London: The UK conducted its first test of a new emergency alert service on Sunday, with millions of mobile phones emitting a loud alarm and vibrating.
The national system, modelled on similar schemes in Canada, Japan, the Netherlands and the United States, aims to warn the public if there is a danger to life nearby but has generated criticism over "nanny state" intrusion.
The alert was due to go off at 3:00 pm (1400 GMT), although some phones sounded the alarm before the scheduled time, and others minutes later.
Some users on social media complained that they had not received the warning at all.
The alarm was accompanied by a message reading: "This is a test of Emergency Alerts, a new UK government service that will warn you if there's a life-threatening emergency nearby."
Emergency services and the government hope to use the system to alert people to issues such as severe flooding and fires.
The 10-second alarm, which sounded even if phones were on silent, rang out at entertainment and sporting events, including Premier League football matches.
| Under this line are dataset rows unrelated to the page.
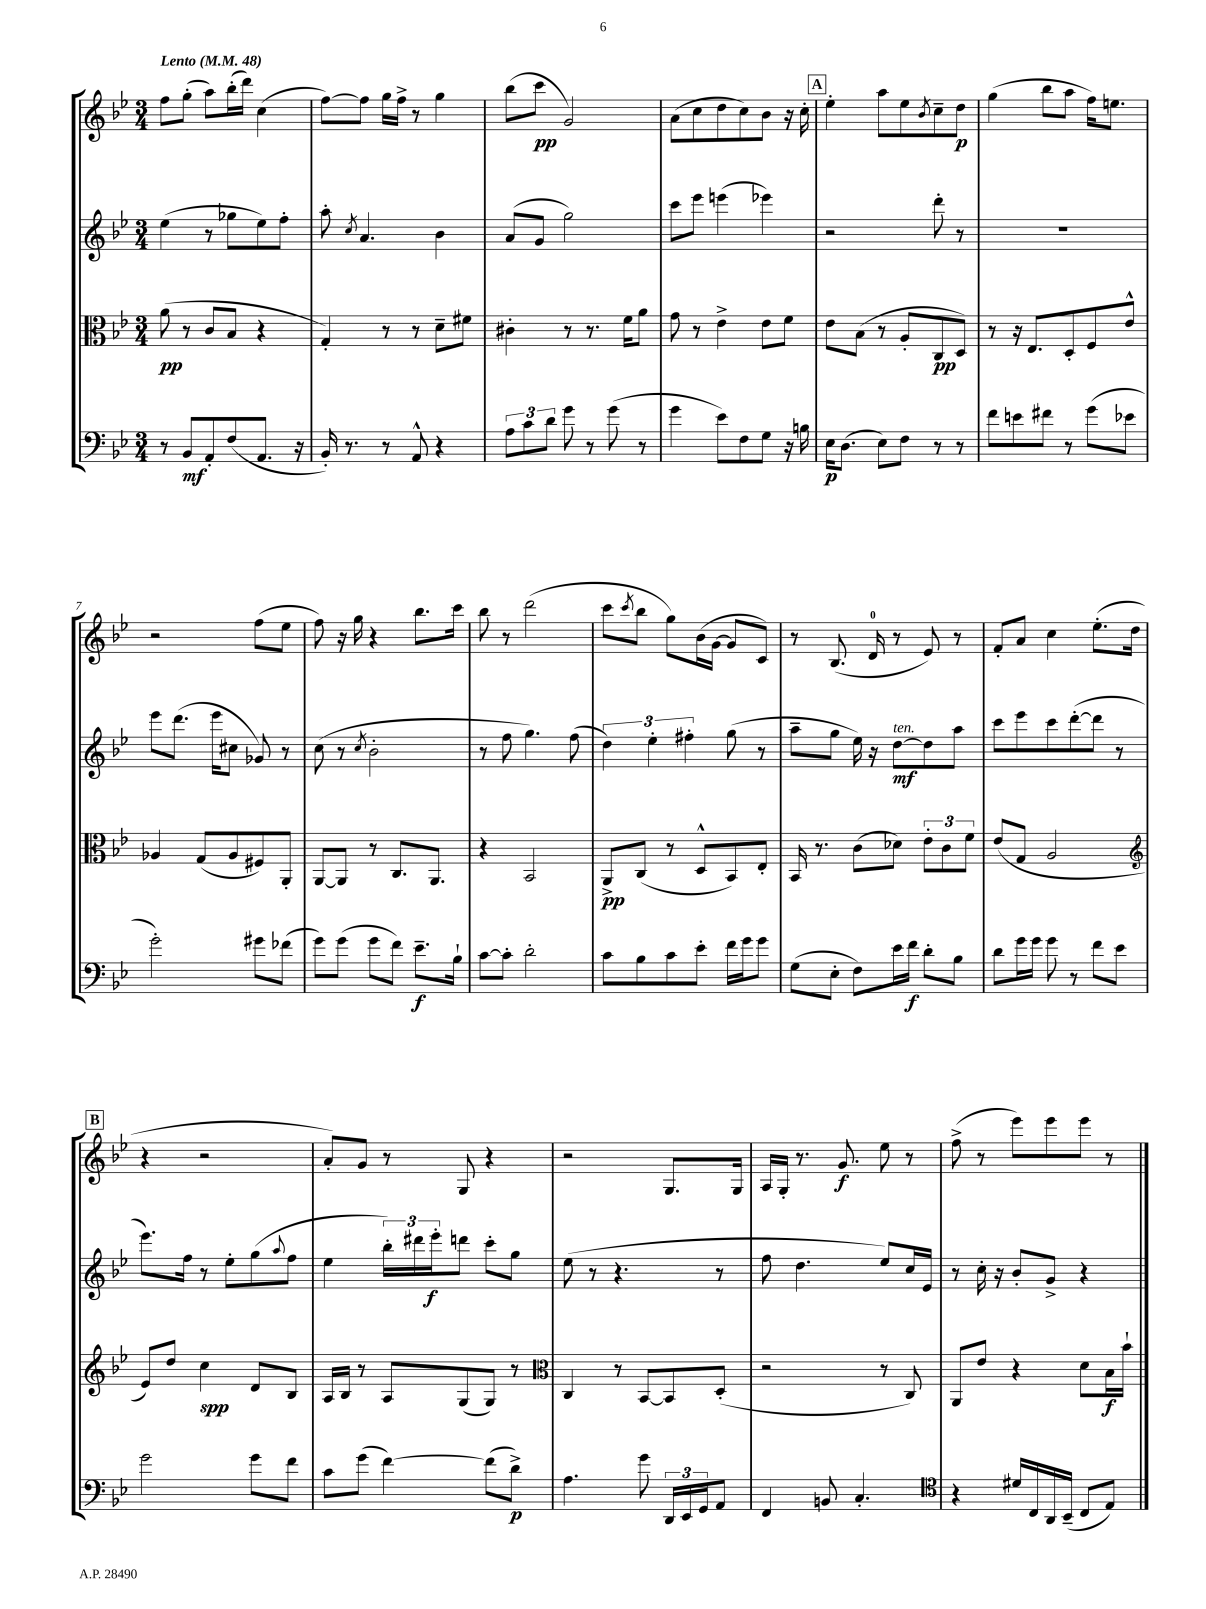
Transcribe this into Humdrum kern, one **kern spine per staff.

**kern	**kern	**kern	**kern
*staff4	*staff3	*staff2	*staff1
*clefF4	*clefC3	*clefG2	*clefG2
*k[b-e-]	*k[b-e-]	*k[b-e-]	*k[b-e-]
*M3/4	*M3/4	*M3/4	*M3/4
*MM48	*MM48	*MM48	*MM48
8r	(8a	(4ee-	8ff
8BB-	8r	.	(8gg'
8AA'	8c	8r	8aa)
(8F	8B-	8gg-	(16bb-'
.	.	.	16ddd)
8.AA	4r	8ee-)	(4cc
.	.	8ff'	.
16r	.	.	.
=	=	=	=
16BB-')	4G')	8aa'	[8ff)
8.r	.	.	.
.	.	8qcc	.
.	.	4.a	8ff]
8r	8r	.	16gg
.	.	.	16ff^
8AA^^	8r	.	8r
4r	8d~	4b-	4gg
.	8f#	.	.
=	=	=	=
12A	4c#'	(8a	(8bb-
12c	.	.	.
.	.	8g	8ccc
12d	.	.	.
8g	8r	2gg)	2g)
8r	8.r	.	.
(8g	.	.	.
.	16f	.	.
8r	8a	.	.
=	=	=	=
4g	8g	8ccc	(8a
.	8r	8eee-	8cc
8e-)	4e-^	(4eee	8dd
8F	.	.	8cc)
8G	8e-	4eee-)	8b-
16r	8f	.	16r
16B	.	.	16cc'
=	=	=	=
16E-	8e-	2r	4ee-'
(8.D	.	.	.
.	(8B-	.	.
8E-)	8r	.	8aa
8F	8A'	.	8ee-
.	.	.	8qb-
8r	8C	8ddd'	8cc~
8r	8D)	8r	8dd
=	=	=	=
8f	8r	2.r	(4gg
8e	16r	.	.
.	8.E-	.	.
8f#	.	.	8bb-
8r	8D'	.	8aa
(8g	8F	.	16ff)
.	.	.	8.ee
8e-	8e-^^	.	.
=	=	=	=
2g')	4A-	8eee-	2r
.	.	(8.ddd	.
.	(8G	.	.
.	.	16eee-	.
.	8A-	8cc#	.
8g#	8F#)	8g-)	(8ff
(8f-	8AA'	8r	8ee-
=	=	=	=
8g)	[8AA	(8cc	8ff)
(8g	8AA]	8r	16r
.	.	.	16gg
.	.	8qcc	.
8g	8r	2b-'	4r
8f)	8.C	.	.
8.e-~	.	.	8.bb-
.	8.AA	.	.
16B-`	.	.	16ccc
=	=	=	=
[8c	4r	8r	8bb-
8c']	.	8ff	8r
2d'	2BB-	4.gg)	(2ddd
.	.	(8ff	.
=	=	=	=
8c	8AA^	6dd)	8ccc
.	.	.	8qccc
8B-	(8C	.	8bb-
.	.	6ee-'	.
8c	8r	.	8gg)
.	.	6ff#'	.
8e-'	8D^^	.	(16b-
.	.	.	[16g
16f	8BB-)	(8gg	8g]
16g	.	.	.
8g	8E-'	8r	8c)
=	=	=	=
(8G	16BB-	8aa~	8r
.	8.r	.	.
8E-'	.	8gg	(8.B-
8F)	(8c	16ee-)	.
.	.	16r	16d
16e-	8d-)	[8dd	8r
16f	.	.	.
8d'	12e-'	8dd]	8e-)
.	12c	.	.
8B-	.	8aa	8r
.	12f	.	.
=	=	=	=
8d	(8e-	8ccc	8f'
16g	8G	8eee-	8a
16g	.	.	.
8g	2A	8ccc	4cc
8r	.	([8ddd'	.
8f	.	8ddd]	(8.ee-'
8e-	.	8r	.
.	.	.	16dd
=	=	=	=
*	*clefG2	*	*
2g	8e-)	8.eee-)	4r
.	8dd	.	.
.	.	16ff	.
.	4cc	8r	2r
.	.	8ee-'	.
8g	8d	(8gg	.
.	.	8qqaa	.
8f	8B-	8ff	.
=	=	=	=
8c	16A	4ee-	8a')
.	16B-	.	.
(8g	8r	.	8g
[4f)	8A	24bb-')	8r
.	.	24ddd#	.
.	.	24eee-'	.
.	(8G	8ddd	8G
(8f]	8G)	8ccc'	4r
8d^)	8r	8gg	.
=	=	=	=
*	*clefC3	*	*
4.A	4C	(8ee-	2r
.	.	8r	.
.	8r	4.r	.
8g	[8BB-	.	.
24DD	8BB-]	.	8.G
24EE-	.	.	.
24GG	.	.	.
8AA	(8D'	8r	.
.	.	.	16G
=	=	=	=
4FF	2r	8ff	16A
.	.	.	16G'
.	.	4.dd	8.r
8BB	.	.	.
.	.	.	8.g
4.C'	.	.	.
.	8r	8ee-)	8ee-
.	8C)	16cc	8r
.	.	16e-	.
=	=	=	=
*clefC4	*	*	*
4r	8AA	8r	(8ff^
.	8e-	16cc'	8r
.	.	16r	.
16d#	4r	8b-'	8eee-)
16C	.	.	.
16AA	.	8g^	8eee-
(16BB-~	.	.	.
8C	8d	4r	8eee-
8E-)	16B-	.	8r
.	16b-`	.	.
==	==	==	==
*-	*-	*-	*-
Organisers of the World Snooker Championship paused play just before the alert, while the Society of London Theatre advised its members to tell audiences to turn off their phones.
Drivers were warned not to pick up their phones during the test, and people who did not wish to receive the alerts were able to opt out in their device settings.
"Keep Calm and Carry On. That is the British way and it is exactly what the country will do when they receive this test alert at 3:00 pm today," said Deputy Prime Minister Oliver Dowden before the test.
"The government's number-one job is to keep people safe and this is another tool in the toolkit for emergency situations."
But some Conservative figures have criticised the plan, with former minister Jacob Rees-Mogg urging people to defy the government's calls and "switch off the unnecessary and intrusive alert".
"It is back to the nanny state - warning us, telling us, mollycoddling us when instead they should just let people get on with their lives," he said.
Daily Mail columnist Sarah Vine, ex-wife of government minister Michael Gove, called the plans "terrifying".
"This Sunday, at 3 pm... the government intends to rattle our collective cages by invading our mobile phones - and our privacy - with its absurd emergency test signal. The notion is as terrifying as it is tiresome," she wrote.
"Terrifying because it's a reminder of the tyranny imposed on all of us by the technology that has invaded our homes like Japanese knotweed, infiltrating every aspect of our daily lives," she added.
Dowden sought to play down privacy and intrusion fears, saying "all people need to do is swipe away the message or click "OK".
"The test is secure, free to receive and one-way, and does not reveal anyone's location or collect personal data," he added.
Judy Edworthy, an international expert in alarm systems and psychology professor at the University of Plymouth, said the alert system was a positive development, even if its first airing may surprise people.
"Despite the message explaining it is a test, I expect some people may well be astonished," she told the domestic Press Association.
MPs also criticised the decision to hand the lucrative IT contract for the alert system to Fujitsu, the Japanese firm responsible for faulty software in the Post Office system that led to innocent sub-postmasters receiving fraud convictions.